[Saved entries]

#####

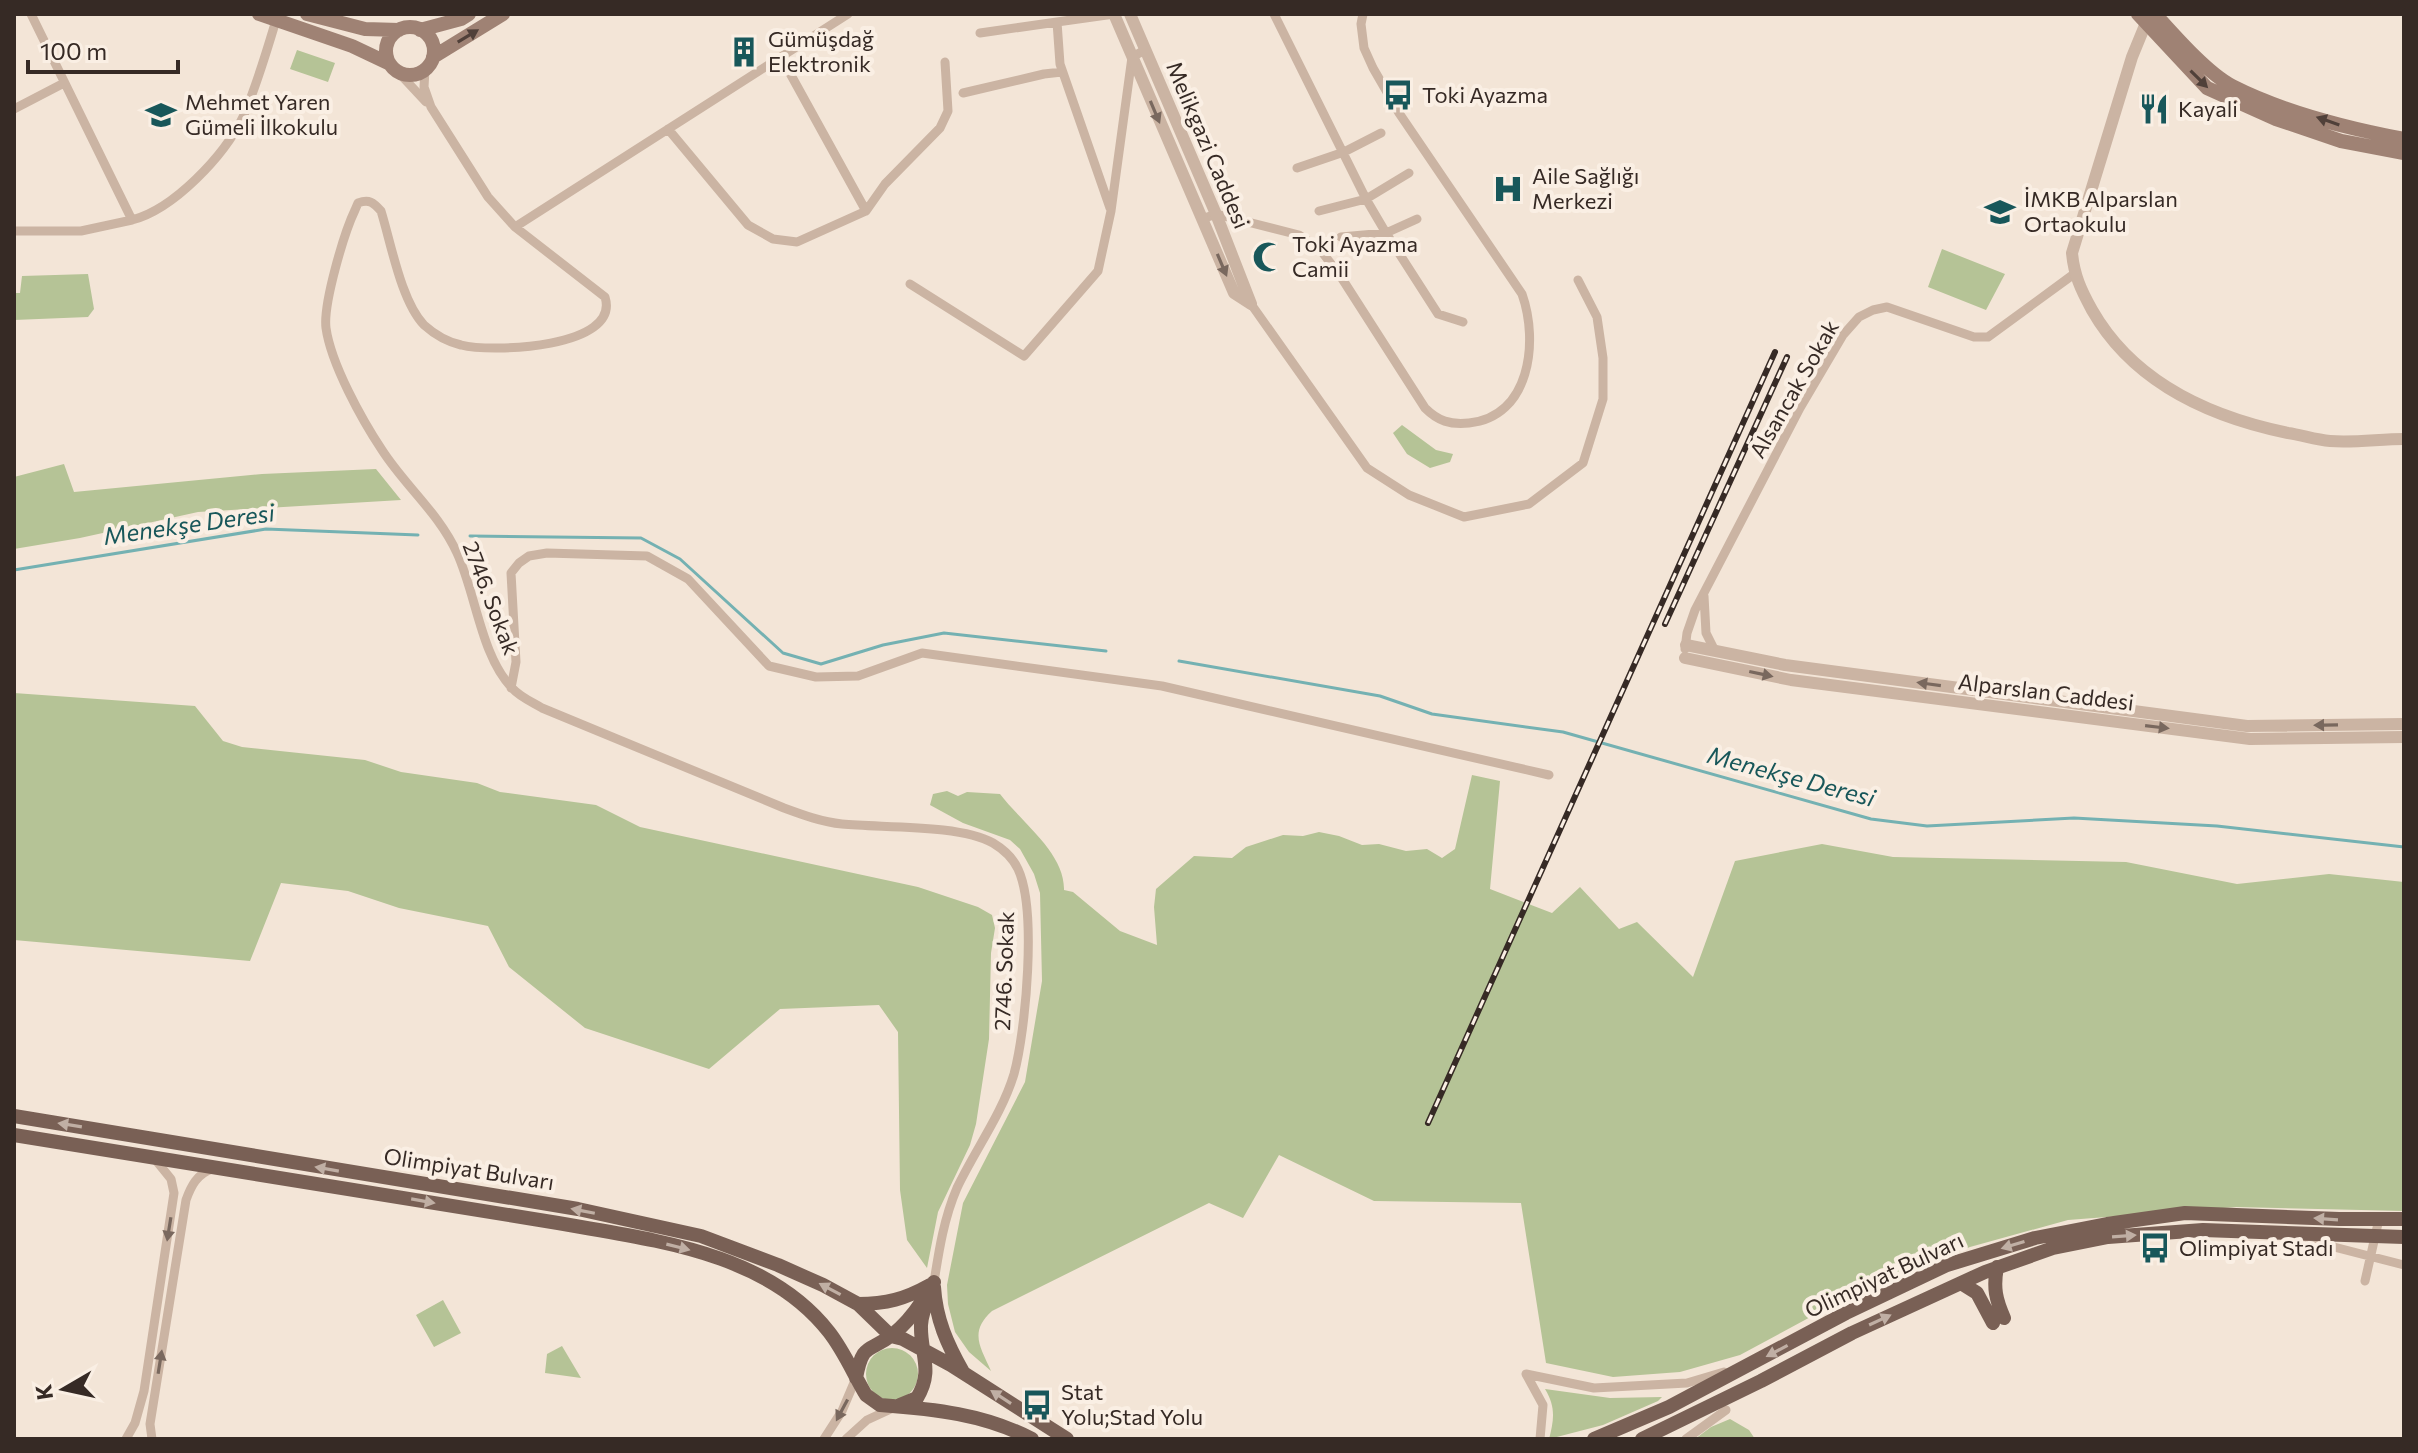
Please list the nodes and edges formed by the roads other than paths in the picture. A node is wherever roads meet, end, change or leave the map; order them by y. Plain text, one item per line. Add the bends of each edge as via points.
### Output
1 (31, 14) edge
2 (259, 14) edge
3 (307, 14) edge
4 (469, 14) edge
5 (503, 14) edge
6 (848, 14) edge
7 (1114, 14) edge
8 (1130, 14) edge
9 (1363, 14) edge
10 (1277, 15) edge
11 (2147, 16) edge
12 (277, 17) edge
13 (335, 19) edge
14 (1057, 22) junction
15 (399, 30) junction
16 (420, 30) junction
17 (980, 33) dead end
18 (352, 46) junction
19 (1145, 50) junction
20 (781, 57) junction
21 (1132, 57) junction
22 (945, 62) dead end
23 (429, 63) junction
24 (394, 68) junction
25 (1062, 72) junction
26 (64, 83) junction
27 (963, 93) dead end
28 (431, 107) junction
29 (14, 109) edge
30 (668, 129) junction
31 (1381, 133) dead end
32 (2404, 139) edge
33 (1344, 152) junction
34 (2404, 153) edge
35 (1297, 168) dead end
36 (1409, 173) dead end
37 (1366, 199) junction
38 (866, 211) junction
39 (1111, 211) junction
40 (1319, 211) dead end
41 (1216, 214) junction
42 (1202, 219) junction
43 (1417, 219) dead end
44 (132, 220) junction
45 (515, 227) junction
46 (14, 231) edge
47 (1386, 233) junction
48 (1341, 237) dead end
49 (2074, 274) junction
50 (1578, 280) dead end
51 (910, 284) dead end
52 (1251, 304) junction
53 (1463, 322) dead end
54 (2404, 439) edge
55 (1704, 596) junction
56 (1685, 651) junction
57 (1715, 651) junction
58 (511, 688) junction
59 (2404, 724) edge
60 (2389, 731) junction
61 (2404, 737) edge
62 (1549, 775) dead end
63 (14, 1116) edge
64 (14, 1135) edge
65 (154, 1158) junction
66 (218, 1168) junction
67 (2379, 1219) junction
68 (2404, 1219) edge
69 (2284, 1234) junction
70 (2376, 1236) junction
71 (2404, 1237) edge
72 (2371, 1256) junction
73 (2404, 1265) edge
74 (1997, 1267) junction
75 (2365, 1281) dead end
76 (934, 1282) junction
77 (1961, 1283) junction
78 (858, 1304) junction
79 (891, 1336) junction
80 (922, 1351) junction
81 (1751, 1365) junction
82 (964, 1373) junction
83 (856, 1378) junction
84 (898, 1406) junction
85 (1726, 1410) dead end
86 (126, 1439) edge
87 (132, 1439) edge
88 (140, 1439) edge
89 (152, 1439) edge
90 (824, 1439) edge
91 (846, 1439) edge
92 (1032, 1439) edge
93 (1067, 1439) edge
94 (1540, 1439) edge
95 (1594, 1439) edge
96 (1642, 1439) edge
97 (1686, 1439) edge

1 - 26 street
2 - 12 main road
3 - 13 main road
4 - 16 main road
23 -> 5 main road
6 - 20 street
7 - 14 street
7 - 21 street, Melikgazi Caddesi
8 - 19 street, Melikgazi Caddesi
9 - 41 street via 1364,48 1373,68 1522,294 1529,339 1517,396 1500,413 1473,423 1434,417 1319,248 1299,235
10 - 33 street
32 -> 11 main road via 2342,126 2229,85
11 -> 34 main road via 2207,88 2341,141
11 - 49 street via 2072,253
12 - 18 main road
12 - 44 street via 242,119 216,157 178,195 149,216
13 - 15 main road via 378,31
13 - 18 street
14 - 17 street
14 - 25 street
15 - 16 main road
15 - 24 main road via 387,45
16 - 23 main road via 432,41
18 - 24 main road
19 - 21 street
19 - 41 street, Melikgazi Caddesi
20 - 30 street
20 - 38 street
21 - 39 street
21 -> 42 street, Melikgazi Caddesi
22 - 38 street via 948,111 940,128
23 - 24 main road via 415,74
23 - 28 street via 424,87
24 - 28 street
25 - 27 street
25 - 39 street
26 - 29 street
26 - 44 street
28 - 45 street, 2746. Sokak via 488,197
30 - 38 street via 748,225 773,239 797,242
30 - 45 street
31 - 33 street
33 - 35 street
33 - 37 street
36 - 37 street
37 - 40 street
37 - 47 street
39 - 51 street via 1098,271 1024,356
41 - 42 street
41 - 52 street, Melikgazi Caddesi
42 -> 52 street, Melikgazi Caddesi via 1234,293
43 - 47 street
44 - 46 street via 81,231
45 - 58 street, 2746. Sokak via 605,297 601,321 571,337 514,349 482,349 440,337 413,309 381,211 367,200 358,203 349,222 326,325 344,382 382,451 439,521 457,553 493,659
47 - 48 street
47 - 53 street via 1438,314
49 - 54 street via 2100,324 2131,361 2209,411 2330,441
49 - 55 street, Alsancak Sokak via 1988,337 1887,307 1853,322 1800,408
50 - 52 street via 1597,317 1603,358 1603,399 1583,463 1529,504 1464,517 1409,495 1367,468
55 - 56 street, Alsancak Sokak
55 - 57 street via 1706,633
56 - 57 street, Alparslan Caddesi
56 -> 60 street, Alparslan Caddesi via 1791,680 2250,739
60 -> 57 street, Alparslan Caddesi via 2247,726 1785,665
58 - 62 street via 516,662 511,573 519,563 547,553 647,556 688,579 769,666 816,677 858,676 922,653 1128,681
58 - 76 street, 2746. Sokak via 542,708 792,811 843,824 983,839 1013,860 1020,871 1027,921 1021,1038 1013,1076 946,1215
59 - 60 street, Alparslan Caddesi
60 - 61 street, Alparslan Caddesi
78 -> 63 main road, Olimpiyat Bulvarı via 701,1236 578,1209
64 - 65 main road, Olimpiyat Bulvarı
65 - 66 main road, Olimpiyat Bulvarı
65 -> 86 street via 171,1179 174,1193 144,1391
66 -> 83 main road, Olimpiyat Bulvarı via 646,1239 711,1256 761,1277 808,1309 830,1333
89 -> 66 street via 150,1424 186,1200 192,1183
67 - 68 main road, Olimpiyat Bulvarı
67 - 70 street
67 -> 81 main road, Olimpiyat Bulvarı via 2185,1213 2035,1238 1947,1265
69 - 70 main road, Olimpiyat Bulvarı
69 - 72 street
74 -> 69 main road, Olimpiyat Bulvarı via 2108,1237 2203,1230
70 - 71 main road, Olimpiyat Bulvarı
70 - 72 street
72 - 73 street
72 - 75 street
74 - 77 main road, Olimpiyat Bulvarı
74 - 77 main road via 1998,1320 1977,1293
76 - 78 main road via 908,1298
76 - 79 main road
76 - 80 main road via 922,1313
76 - 82 main road via 938,1318
96 -> 77 main road, Olimpiyat Bulvarı
78 - 79 main road, Olimpiyat Bulvarı
79 - 80 main road
79 - 83 main road via 863,1354
80 - 82 main road
80 - 84 main road via 927,1365 922,1389 917,1398
81 - 94 street via 1687,1383 1639,1387 1594,1388 1526,1374 1543,1405
81 - 95 main road, Olimpiyat Bulvarı
93 -> 82 main road
83 - 84 main road via 873,1401
83 -> 90 street
84 - 91 street via 867,1420
84 - 92 main road via 977,1416
85 - 97 street
87 - 88 street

#####

_Work order_. Reproduce the whole of the data, word for word, and omit its pictures.

_The completed task_.
Please list the nodes and edges formed by the roads other than paths in the picture. A node is wherever roads meet, end, change or leave the map; order them by y. Plain text, one item per line. Add the bends of each edge as via points.
### Output
1 (31, 14) edge
2 (259, 14) edge
3 (307, 14) edge
4 (469, 14) edge
5 (503, 14) edge
6 (848, 14) edge
7 (1114, 14) edge
8 (1130, 14) edge
9 (1363, 14) edge
10 (1277, 15) edge
11 (2147, 16) edge
12 (277, 17) edge
13 (335, 19) edge
14 (1057, 22) junction
15 (399, 30) junction
16 (420, 30) junction
17 (980, 33) dead end
18 (352, 46) junction
19 (1145, 50) junction
20 (781, 57) junction
21 (1132, 57) junction
22 (945, 62) dead end
23 (429, 63) junction
24 (394, 68) junction
25 (1062, 72) junction
26 (64, 83) junction
27 (963, 93) dead end
28 (431, 107) junction
29 (14, 109) edge
30 (668, 129) junction
31 (1381, 133) dead end
32 (2404, 139) edge
33 (1344, 152) junction
34 (2404, 153) edge
35 (1297, 168) dead end
36 (1409, 173) dead end
37 (1366, 199) junction
38 (866, 211) junction
39 (1111, 211) junction
40 (1319, 211) dead end
41 (1216, 214) junction
42 (1202, 219) junction
43 (1417, 219) dead end
44 (132, 220) junction
45 (515, 227) junction
46 (14, 231) edge
47 (1386, 233) junction
48 (1341, 237) dead end
49 (2074, 274) junction
50 (1578, 280) dead end
51 (910, 284) dead end
52 (1251, 304) junction
53 (1463, 322) dead end
54 (2404, 439) edge
55 (1704, 596) junction
56 (1685, 651) junction
57 (1715, 651) junction
58 (511, 688) junction
59 (2404, 724) edge
60 (2389, 731) junction
61 (2404, 737) edge
62 (1549, 775) dead end
63 (14, 1116) edge
64 (14, 1135) edge
65 (154, 1158) junction
66 (218, 1168) junction
67 (2379, 1219) junction
68 (2404, 1219) edge
69 (2284, 1234) junction
70 (2376, 1236) junction
71 (2404, 1237) edge
72 (2371, 1256) junction
73 (2404, 1265) edge
74 (1997, 1267) junction
75 (2365, 1281) dead end
76 (934, 1282) junction
77 (1961, 1283) junction
78 (858, 1304) junction
79 (891, 1336) junction
80 (922, 1351) junction
81 (1751, 1365) junction
82 (964, 1373) junction
83 (856, 1378) junction
84 (898, 1406) junction
85 (1726, 1410) dead end
86 (126, 1439) edge
87 (132, 1439) edge
88 (140, 1439) edge
89 (152, 1439) edge
90 (824, 1439) edge
91 (846, 1439) edge
92 (1032, 1439) edge
93 (1067, 1439) edge
94 (1540, 1439) edge
95 (1594, 1439) edge
96 (1642, 1439) edge
97 (1686, 1439) edge

1 - 26 street
2 - 12 main road
3 - 13 main road
4 - 16 main road
23 -> 5 main road
6 - 20 street
7 - 14 street
7 - 21 street, Melikgazi Caddesi
8 - 19 street, Melikgazi Caddesi
9 - 41 street via 1364,48 1373,68 1522,294 1529,339 1517,396 1500,413 1473,423 1434,417 1319,248 1299,235
10 - 33 street
32 -> 11 main road via 2342,126 2229,85
11 -> 34 main road via 2207,88 2341,141
11 - 49 street via 2072,253
12 - 18 main road
12 - 44 street via 242,119 216,157 178,195 149,216
13 - 15 main road via 378,31
13 - 18 street
14 - 17 street
14 - 25 street
15 - 16 main road
15 - 24 main road via 387,45
16 - 23 main road via 432,41
18 - 24 main road
19 - 21 street
19 - 41 street, Melikgazi Caddesi
20 - 30 street
20 - 38 street
21 - 39 street
21 -> 42 street, Melikgazi Caddesi
22 - 38 street via 948,111 940,128
23 - 24 main road via 415,74
23 - 28 street via 424,87
24 - 28 street
25 - 27 street
25 - 39 street
26 - 29 street
26 - 44 street
28 - 45 street, 2746. Sokak via 488,197
30 - 38 street via 748,225 773,239 797,242
30 - 45 street
31 - 33 street
33 - 35 street
33 - 37 street
36 - 37 street
37 - 40 street
37 - 47 street
39 - 51 street via 1098,271 1024,356
41 - 42 street
41 - 52 street, Melikgazi Caddesi
42 -> 52 street, Melikgazi Caddesi via 1234,293
43 - 47 street
44 - 46 street via 81,231
45 - 58 street, 2746. Sokak via 605,297 601,321 571,337 514,349 482,349 440,337 413,309 381,211 367,200 358,203 349,222 326,325 344,382 382,451 439,521 457,553 493,659
47 - 48 street
47 - 53 street via 1438,314
49 - 54 street via 2100,324 2131,361 2209,411 2330,441
49 - 55 street, Alsancak Sokak via 1988,337 1887,307 1853,322 1800,408
50 - 52 street via 1597,317 1603,358 1603,399 1583,463 1529,504 1464,517 1409,495 1367,468
55 - 56 street, Alsancak Sokak
55 - 57 street via 1706,633
56 - 57 street, Alparslan Caddesi
56 -> 60 street, Alparslan Caddesi via 1791,680 2250,739
60 -> 57 street, Alparslan Caddesi via 2247,726 1785,665
58 - 62 street via 516,662 511,573 519,563 547,553 647,556 688,579 769,666 816,677 858,676 922,653 1128,681
58 - 76 street, 2746. Sokak via 542,708 792,811 843,824 983,839 1013,860 1020,871 1027,921 1021,1038 1013,1076 946,1215
59 - 60 street, Alparslan Caddesi
60 - 61 street, Alparslan Caddesi
78 -> 63 main road, Olimpiyat Bulvarı via 701,1236 578,1209
64 - 65 main road, Olimpiyat Bulvarı
65 - 66 main road, Olimpiyat Bulvarı
65 -> 86 street via 171,1179 174,1193 144,1391
66 -> 83 main road, Olimpiyat Bulvarı via 646,1239 711,1256 761,1277 808,1309 830,1333
89 -> 66 street via 150,1424 186,1200 192,1183
67 - 68 main road, Olimpiyat Bulvarı
67 - 70 street
67 -> 81 main road, Olimpiyat Bulvarı via 2185,1213 2035,1238 1947,1265
69 - 70 main road, Olimpiyat Bulvarı
69 - 72 street
74 -> 69 main road, Olimpiyat Bulvarı via 2108,1237 2203,1230
70 - 71 main road, Olimpiyat Bulvarı
70 - 72 street
72 - 73 street
72 - 75 street
74 - 77 main road, Olimpiyat Bulvarı
74 - 77 main road via 1998,1320 1977,1293
76 - 78 main road via 908,1298
76 - 79 main road
76 - 80 main road via 922,1313
76 - 82 main road via 938,1318
96 -> 77 main road, Olimpiyat Bulvarı
78 - 79 main road, Olimpiyat Bulvarı
79 - 80 main road
79 - 83 main road via 863,1354
80 - 82 main road
80 - 84 main road via 927,1365 922,1389 917,1398
81 - 94 street via 1687,1383 1639,1387 1594,1388 1526,1374 1543,1405
81 - 95 main road, Olimpiyat Bulvarı
93 -> 82 main road
83 - 84 main road via 873,1401
83 -> 90 street
84 - 91 street via 867,1420
84 - 92 main road via 977,1416
85 - 97 street
87 - 88 street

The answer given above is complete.